------ DATA SUPPLIED

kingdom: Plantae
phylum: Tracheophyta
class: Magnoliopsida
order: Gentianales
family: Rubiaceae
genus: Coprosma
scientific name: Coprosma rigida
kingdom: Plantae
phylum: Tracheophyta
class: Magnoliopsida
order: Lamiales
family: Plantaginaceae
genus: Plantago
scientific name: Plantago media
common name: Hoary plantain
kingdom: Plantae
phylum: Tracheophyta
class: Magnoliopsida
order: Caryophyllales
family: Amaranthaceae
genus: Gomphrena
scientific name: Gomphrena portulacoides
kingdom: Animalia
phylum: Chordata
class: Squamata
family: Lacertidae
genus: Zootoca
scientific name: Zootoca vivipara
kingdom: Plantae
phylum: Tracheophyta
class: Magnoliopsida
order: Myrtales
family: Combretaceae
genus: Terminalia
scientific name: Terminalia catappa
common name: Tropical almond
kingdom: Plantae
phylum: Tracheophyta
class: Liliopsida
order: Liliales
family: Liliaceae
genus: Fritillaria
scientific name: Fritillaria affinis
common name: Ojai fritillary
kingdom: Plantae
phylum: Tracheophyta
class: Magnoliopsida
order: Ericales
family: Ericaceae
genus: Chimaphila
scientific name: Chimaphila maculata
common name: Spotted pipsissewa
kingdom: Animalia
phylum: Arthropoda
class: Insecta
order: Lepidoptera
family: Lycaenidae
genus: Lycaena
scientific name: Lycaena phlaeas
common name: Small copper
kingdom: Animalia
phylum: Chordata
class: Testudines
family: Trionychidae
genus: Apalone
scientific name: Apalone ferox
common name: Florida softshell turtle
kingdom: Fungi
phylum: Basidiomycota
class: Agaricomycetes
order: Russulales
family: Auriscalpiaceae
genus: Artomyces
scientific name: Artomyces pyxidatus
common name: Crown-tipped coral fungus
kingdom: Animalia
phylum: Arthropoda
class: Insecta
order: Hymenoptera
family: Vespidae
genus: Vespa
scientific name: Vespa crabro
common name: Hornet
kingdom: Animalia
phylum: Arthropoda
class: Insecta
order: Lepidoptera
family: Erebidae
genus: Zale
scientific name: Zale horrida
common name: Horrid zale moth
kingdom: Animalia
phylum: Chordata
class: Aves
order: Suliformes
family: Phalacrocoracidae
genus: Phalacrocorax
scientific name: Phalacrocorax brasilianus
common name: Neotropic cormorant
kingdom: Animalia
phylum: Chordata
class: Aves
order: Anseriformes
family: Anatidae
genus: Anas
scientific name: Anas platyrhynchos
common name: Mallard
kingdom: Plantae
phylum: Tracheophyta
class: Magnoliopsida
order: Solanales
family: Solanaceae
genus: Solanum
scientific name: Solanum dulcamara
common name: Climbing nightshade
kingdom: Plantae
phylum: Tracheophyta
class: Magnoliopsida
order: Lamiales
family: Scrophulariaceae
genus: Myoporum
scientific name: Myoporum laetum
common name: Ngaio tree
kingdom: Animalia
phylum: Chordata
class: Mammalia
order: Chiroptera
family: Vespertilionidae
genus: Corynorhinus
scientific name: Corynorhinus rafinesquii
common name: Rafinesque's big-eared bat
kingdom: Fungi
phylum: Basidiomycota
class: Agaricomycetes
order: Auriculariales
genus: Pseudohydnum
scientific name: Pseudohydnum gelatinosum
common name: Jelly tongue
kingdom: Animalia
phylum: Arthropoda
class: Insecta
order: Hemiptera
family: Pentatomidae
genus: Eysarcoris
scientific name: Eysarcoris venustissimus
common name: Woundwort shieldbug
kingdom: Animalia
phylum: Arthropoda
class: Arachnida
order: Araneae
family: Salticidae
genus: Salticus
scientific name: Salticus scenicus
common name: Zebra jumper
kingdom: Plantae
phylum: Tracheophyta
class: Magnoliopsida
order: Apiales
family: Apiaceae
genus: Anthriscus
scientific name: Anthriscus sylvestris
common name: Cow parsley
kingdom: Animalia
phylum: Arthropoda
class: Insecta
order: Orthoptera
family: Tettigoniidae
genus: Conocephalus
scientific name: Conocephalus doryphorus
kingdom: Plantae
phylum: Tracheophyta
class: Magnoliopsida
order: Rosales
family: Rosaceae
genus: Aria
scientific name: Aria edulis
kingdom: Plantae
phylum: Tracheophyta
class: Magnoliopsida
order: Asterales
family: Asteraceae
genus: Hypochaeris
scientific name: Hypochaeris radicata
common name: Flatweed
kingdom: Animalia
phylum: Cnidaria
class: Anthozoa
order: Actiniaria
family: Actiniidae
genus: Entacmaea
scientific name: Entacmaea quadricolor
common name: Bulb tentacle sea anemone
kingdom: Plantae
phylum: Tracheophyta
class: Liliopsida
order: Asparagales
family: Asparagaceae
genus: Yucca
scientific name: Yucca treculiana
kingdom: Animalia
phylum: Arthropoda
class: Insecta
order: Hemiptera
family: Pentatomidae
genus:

------------

Reproduce the entries starting with the line that contains "order: Asparagales" and going on through the end of the entries, with "scientific name" replaced by "binomial name" and all else left unchanged.

SOLUTION TO THIS TASK:
order: Asparagales
family: Asparagaceae
genus: Yucca
binomial name: Yucca treculiana
kingdom: Animalia
phylum: Arthropoda
class: Insecta
order: Hemiptera
family: Pentatomidae
genus:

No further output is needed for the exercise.